YOUR INSTRUCTIONS = Recast the part of the records that opens with the line containing "Q: Who is holding the surf board?" and closes with the line containing "A: No, there are no giraffes or fences." as a numbered list. Include both of those lines and omit any blank lines.

Stored data:
--*--

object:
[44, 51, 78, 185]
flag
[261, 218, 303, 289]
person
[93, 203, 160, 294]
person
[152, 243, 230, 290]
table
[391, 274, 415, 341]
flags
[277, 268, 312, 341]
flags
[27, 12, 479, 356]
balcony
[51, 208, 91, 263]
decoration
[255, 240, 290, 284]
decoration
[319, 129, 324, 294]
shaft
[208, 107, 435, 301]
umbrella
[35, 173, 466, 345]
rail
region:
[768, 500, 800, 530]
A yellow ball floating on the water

--*--

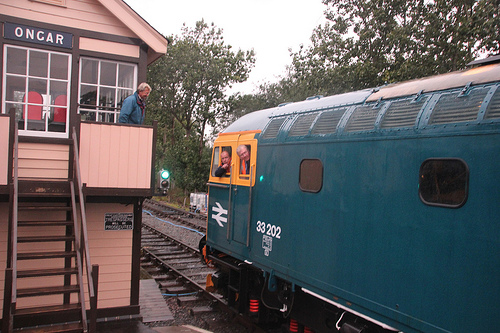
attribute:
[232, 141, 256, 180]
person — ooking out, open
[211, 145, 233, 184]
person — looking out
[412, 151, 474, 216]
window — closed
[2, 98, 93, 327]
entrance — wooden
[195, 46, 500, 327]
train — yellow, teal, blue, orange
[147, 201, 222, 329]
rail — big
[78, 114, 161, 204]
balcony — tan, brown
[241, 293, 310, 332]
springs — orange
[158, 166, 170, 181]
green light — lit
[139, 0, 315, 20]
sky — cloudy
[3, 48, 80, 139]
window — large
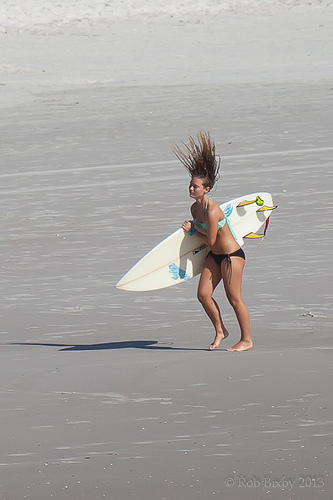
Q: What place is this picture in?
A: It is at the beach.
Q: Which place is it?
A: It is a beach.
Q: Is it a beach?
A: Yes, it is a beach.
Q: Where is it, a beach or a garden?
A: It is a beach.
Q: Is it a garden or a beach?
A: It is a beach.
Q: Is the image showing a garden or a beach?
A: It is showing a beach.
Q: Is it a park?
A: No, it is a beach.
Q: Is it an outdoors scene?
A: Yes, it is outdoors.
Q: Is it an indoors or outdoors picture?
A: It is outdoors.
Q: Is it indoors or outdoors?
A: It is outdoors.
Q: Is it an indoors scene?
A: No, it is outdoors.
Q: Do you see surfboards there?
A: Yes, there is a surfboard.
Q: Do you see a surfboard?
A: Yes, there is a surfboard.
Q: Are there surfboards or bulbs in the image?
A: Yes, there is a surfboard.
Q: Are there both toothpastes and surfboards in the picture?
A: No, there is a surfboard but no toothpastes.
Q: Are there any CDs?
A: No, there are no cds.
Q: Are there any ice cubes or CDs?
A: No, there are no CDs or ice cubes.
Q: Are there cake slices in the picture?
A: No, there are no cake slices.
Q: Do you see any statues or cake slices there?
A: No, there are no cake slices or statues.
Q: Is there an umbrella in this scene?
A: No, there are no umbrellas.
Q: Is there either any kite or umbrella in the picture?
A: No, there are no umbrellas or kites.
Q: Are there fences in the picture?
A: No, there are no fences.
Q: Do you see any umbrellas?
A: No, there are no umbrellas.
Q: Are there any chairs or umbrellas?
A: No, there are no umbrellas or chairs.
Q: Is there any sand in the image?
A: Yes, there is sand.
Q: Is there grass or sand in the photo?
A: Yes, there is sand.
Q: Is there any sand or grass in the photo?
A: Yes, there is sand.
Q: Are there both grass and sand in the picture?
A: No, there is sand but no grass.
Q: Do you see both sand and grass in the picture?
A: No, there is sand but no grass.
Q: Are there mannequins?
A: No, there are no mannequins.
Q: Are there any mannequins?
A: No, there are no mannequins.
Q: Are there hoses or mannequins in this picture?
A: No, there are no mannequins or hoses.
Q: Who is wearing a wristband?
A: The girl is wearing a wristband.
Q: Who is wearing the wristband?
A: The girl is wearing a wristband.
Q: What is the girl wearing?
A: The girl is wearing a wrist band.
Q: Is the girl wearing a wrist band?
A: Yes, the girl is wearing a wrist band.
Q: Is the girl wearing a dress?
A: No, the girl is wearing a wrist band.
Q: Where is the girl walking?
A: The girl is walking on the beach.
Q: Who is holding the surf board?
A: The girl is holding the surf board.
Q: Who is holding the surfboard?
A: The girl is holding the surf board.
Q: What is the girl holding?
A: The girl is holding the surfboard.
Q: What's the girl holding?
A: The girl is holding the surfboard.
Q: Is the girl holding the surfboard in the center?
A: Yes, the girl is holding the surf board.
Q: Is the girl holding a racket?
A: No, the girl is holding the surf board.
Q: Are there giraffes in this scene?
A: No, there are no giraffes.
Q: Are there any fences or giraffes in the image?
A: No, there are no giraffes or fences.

--*--

SOLUTION FOR THIS TASK =
1. Q: Who is holding the surf board?
2. A: The girl is holding the surf board.
3. Q: Who is holding the surfboard?
4. A: The girl is holding the surf board.
5. Q: What is the girl holding?
6. A: The girl is holding the surfboard.
7. Q: What's the girl holding?
8. A: The girl is holding the surfboard.
9. Q: Is the girl holding the surfboard in the center?
10. A: Yes, the girl is holding the surf board.
11. Q: Is the girl holding a racket?
12. A: No, the girl is holding the surf board.
13. Q: Are there giraffes in this scene?
14. A: No, there are no giraffes.
15. Q: Are there any fences or giraffes in the image?
16. A: No, there are no giraffes or fences.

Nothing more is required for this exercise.